* Selected extract *
........

# crawler harness blades colors



## jmprox (Jan 14, 2011)

Making crawler harnesses and painting my blades. looking to get some info or some pics of goog colors for the saginaw bay. first time making harnesses so any info will help!!!


----------



## walleye50 (Jan 10, 2011)

these are the best colors that produced for us last year on the bay. especially the silver and golds. hope this helps.


----------



## swaprat (Oct 1, 2011)

I think I read some ware that all they see is yellow ,gold, greens, and orange on this site if you wantto look for it more the merrier if you want to. Any ways that seems to be all we caught them on Erie if anything same should hold true for sag bay . here is a link to some of it on spinners. And blades at first link second is ware it is from it is a tackle directory. 

http://www.fishweb.com/recreation/fishing/fishfacts/tackle/spinners/index.html
http://www.fishweb.com/recreation/fishing/fishfacts/index.html


----------



## Cpt.Chaos (May 28, 2006)

My top colors last year:
Gold blade with green metallic
Copper blade with dark purple/kevorkian colors
Copper with orange
anything on copper


----------



## walleye621 (Dec 30, 2010)

Anything with antifreeze. Purple and glow colors worked well also.
_Posted via Mobile Device_


----------



## walleye621 (Dec 30, 2010)

Anything with antifreeze. Purple and glow colors worked well also.
_Posted via Mobile Device_


----------



## cmueller302 (Jan 30, 2007)

Copper with red beads when the fish were deep. When the fish were higher our blues, pinks, purple and orange did well. I like size 4 or 5 Colorado blades with a 4/6/6 hook combo. Still up in the air on line. I tied some up with 8 pound it worked great when the heavy line was not getting bit, but it twisted pretty bad. My buddy uses 20 lb and does well.

Outdoor Hub mobile, the outdoor information engine


----------



## Priority1 (Feb 5, 2006)

Pink, Chartreuse, Purple, Orange, and glows. I like hammered spoons in nickel, gold and copper. 

Most of the time they are not fussy and you will not have to change colors from what you start with.


----------

........

* Supplied information *
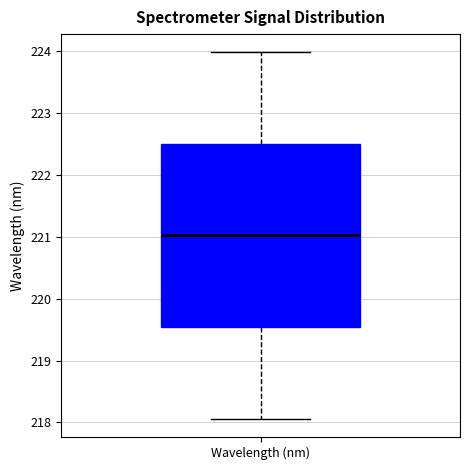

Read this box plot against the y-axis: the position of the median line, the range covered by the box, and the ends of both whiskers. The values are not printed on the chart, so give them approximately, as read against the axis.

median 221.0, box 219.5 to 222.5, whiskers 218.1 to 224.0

........

* Required action A *
Reproduce word for word the part of the crawler harness thread between "## swaprat (Oct" and "a tackle directory.", inclusive.
* Required action B *
In the crawler harness thread, which blade size and hook combo does cmueller302 favor?

* Response box A *
## swaprat (Oct 1, 2011)

I think I read some ware that all they see is yellow ,gold, greens, and orange on this site if you wantto look for it more the merrier if you want to. Any ways that seems to be all we caught them on Erie if anything same should hold true for sag bay . here is a link to some of it on spinners. And blades at first link second is ware it is from it is a tackle directory.

* Response box B *
Size 4 or 5 Colorado blades with a 4/6/6 hook combo.